BEGIN Data provided
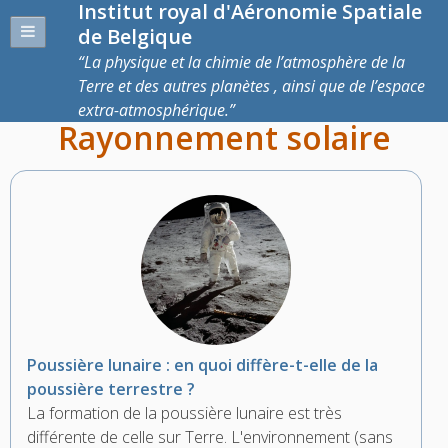
Institut royal d'Aéronomie Spatiale
de Belgique
La physique et la chimie de l’atmosphère de la
Terre et des autres planètes , ainsi que de l’espace
extra-atmosphérique.
Rayonnement solaire
Poussière lunaire : en quoi diffère-t-elle de la
poussière terrestre ?
La formation de la poussière lunaire est très
différente de celle sur Terre. L'environnement (sans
END Data provided
* What the exercise asks *
Keep every word of the records and none of the pictures when you print them again.

* Reply *
Institut royal d'Aéronomie Spatiale
de Belgique
La physique et la chimie de l’atmosphère de la
Terre et des autres planètes , ainsi que de l’espace
extra-atmosphérique.
Rayonnement solaire
Poussière lunaire : en quoi diffère-t-elle de la
poussière terrestre ?
La formation de la poussière lunaire est très
différente de celle sur Terre. L'environnement (sans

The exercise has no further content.